So we can't do  SUBSTR (etc.) in SQL  (Why can't Oracle throw in a hack
for this??)
For convenience we add a column for the length.
You could do better by using the DBMS_LOB PL/SQL package, but we haven't
gotten around to it.
========================================================================


helpview:
========================================================================
The text is often too long to be a varchar2. So each record is split into
several, distinguished by a "piece" number.  kw and title are repeated,
so it's not normalized, but makes for quick adaption of the code.

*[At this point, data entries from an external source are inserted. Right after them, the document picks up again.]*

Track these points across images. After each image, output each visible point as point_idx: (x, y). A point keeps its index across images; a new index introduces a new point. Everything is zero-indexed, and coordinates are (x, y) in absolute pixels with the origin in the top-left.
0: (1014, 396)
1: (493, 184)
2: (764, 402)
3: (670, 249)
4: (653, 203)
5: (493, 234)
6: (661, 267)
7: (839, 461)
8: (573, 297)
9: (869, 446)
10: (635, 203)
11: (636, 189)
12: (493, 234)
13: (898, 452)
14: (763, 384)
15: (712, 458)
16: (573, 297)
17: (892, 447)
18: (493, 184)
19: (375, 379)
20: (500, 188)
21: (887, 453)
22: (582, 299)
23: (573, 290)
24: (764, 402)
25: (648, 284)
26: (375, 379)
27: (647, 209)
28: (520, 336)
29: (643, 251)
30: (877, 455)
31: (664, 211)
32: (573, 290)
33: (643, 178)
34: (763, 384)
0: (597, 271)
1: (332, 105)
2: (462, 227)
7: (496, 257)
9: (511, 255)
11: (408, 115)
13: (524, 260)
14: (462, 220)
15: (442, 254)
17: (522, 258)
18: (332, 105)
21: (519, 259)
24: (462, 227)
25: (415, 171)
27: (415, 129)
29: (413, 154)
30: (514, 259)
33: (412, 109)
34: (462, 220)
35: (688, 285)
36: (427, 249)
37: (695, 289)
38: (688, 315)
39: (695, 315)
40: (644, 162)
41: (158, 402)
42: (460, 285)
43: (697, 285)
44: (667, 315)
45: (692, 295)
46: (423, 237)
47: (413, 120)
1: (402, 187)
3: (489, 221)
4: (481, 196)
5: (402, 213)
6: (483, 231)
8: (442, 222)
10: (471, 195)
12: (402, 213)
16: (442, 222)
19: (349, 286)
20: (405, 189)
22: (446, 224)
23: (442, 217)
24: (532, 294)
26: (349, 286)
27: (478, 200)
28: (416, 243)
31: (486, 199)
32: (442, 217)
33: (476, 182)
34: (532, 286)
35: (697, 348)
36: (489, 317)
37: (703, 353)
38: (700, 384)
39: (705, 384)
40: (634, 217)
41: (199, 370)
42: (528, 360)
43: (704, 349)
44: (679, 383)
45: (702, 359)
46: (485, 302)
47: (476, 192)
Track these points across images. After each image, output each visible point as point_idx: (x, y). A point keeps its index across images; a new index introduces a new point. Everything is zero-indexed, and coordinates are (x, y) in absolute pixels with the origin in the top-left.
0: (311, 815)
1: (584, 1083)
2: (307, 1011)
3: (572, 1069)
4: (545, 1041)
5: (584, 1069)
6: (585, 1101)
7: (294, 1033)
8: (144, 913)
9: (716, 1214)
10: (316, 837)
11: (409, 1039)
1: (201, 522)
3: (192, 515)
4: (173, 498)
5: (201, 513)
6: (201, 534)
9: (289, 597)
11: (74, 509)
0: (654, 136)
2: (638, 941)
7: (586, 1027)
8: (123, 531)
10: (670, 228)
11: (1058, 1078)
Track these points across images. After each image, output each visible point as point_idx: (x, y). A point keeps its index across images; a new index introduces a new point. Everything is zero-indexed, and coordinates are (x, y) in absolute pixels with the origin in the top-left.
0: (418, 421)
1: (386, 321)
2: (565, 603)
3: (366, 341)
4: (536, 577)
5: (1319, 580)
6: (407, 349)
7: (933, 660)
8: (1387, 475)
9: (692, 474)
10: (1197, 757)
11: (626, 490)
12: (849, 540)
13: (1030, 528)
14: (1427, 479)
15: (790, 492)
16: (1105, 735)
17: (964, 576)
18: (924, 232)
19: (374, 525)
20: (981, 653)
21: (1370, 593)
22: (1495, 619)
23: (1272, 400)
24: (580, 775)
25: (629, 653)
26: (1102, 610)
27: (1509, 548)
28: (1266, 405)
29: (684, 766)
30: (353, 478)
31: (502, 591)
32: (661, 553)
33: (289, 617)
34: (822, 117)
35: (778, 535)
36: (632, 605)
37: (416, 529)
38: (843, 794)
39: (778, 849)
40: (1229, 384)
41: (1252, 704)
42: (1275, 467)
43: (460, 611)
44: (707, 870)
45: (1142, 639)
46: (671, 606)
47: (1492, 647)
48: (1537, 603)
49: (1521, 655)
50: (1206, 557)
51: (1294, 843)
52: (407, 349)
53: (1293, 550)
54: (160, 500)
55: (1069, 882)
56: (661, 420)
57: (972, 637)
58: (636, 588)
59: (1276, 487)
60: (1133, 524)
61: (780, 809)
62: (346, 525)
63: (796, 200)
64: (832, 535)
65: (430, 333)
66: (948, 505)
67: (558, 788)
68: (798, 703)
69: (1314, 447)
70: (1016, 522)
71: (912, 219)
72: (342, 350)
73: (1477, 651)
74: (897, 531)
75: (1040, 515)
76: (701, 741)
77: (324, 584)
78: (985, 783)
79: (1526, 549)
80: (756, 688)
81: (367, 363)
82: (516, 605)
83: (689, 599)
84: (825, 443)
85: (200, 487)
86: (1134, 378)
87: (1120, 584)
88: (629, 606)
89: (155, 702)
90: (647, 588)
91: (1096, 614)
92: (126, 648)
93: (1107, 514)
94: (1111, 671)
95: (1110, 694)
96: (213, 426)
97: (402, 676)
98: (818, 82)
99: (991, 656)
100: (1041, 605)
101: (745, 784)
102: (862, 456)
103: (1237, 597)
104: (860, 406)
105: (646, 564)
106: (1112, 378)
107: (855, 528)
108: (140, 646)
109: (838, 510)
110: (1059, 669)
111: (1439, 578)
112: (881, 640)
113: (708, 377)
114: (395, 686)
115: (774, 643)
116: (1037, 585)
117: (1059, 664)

helpview/mkhelpview.sql is the new schema
helpview/prep_table.pl change the helpview table as given by EnsEMBL
				into a format that's easier to edit
helpview/gramene_helpview.txt is our help in  this format
helpview/load_helpview.pl loads this file into the database, splitting
					    each entry that needs to be.
( EnsemblLocator  is defined in CSHL::Config as 
    use constant EnsemblLocator =>    'Bio::EnsEMBL::DBSQL::DBAdaptor/host=cheese.cshl.org;port=1521;dbname=gramene;user=riceseq;pass=passwd;perlonlyfeatures=0;mapdbname=;driver=Oracle;debug=0';
)
perl/HelpView.pm is modified to fetch all the pieces and put them together.
========================================================================


perl/unisearch
========================================================================
Database connection fixed-up
( added %dbh to avoid Apache::Registry "will not stay shared" errors(this
					has nothing to do with Oracle))
Fixed CONCAT(A,B,C) to CONCAT(CONCAT(A,B),C) in queries
Got rid of the offset & limit stuff.
========================================================================

doc/EnsEMBL_Oracle.txt contains some old notes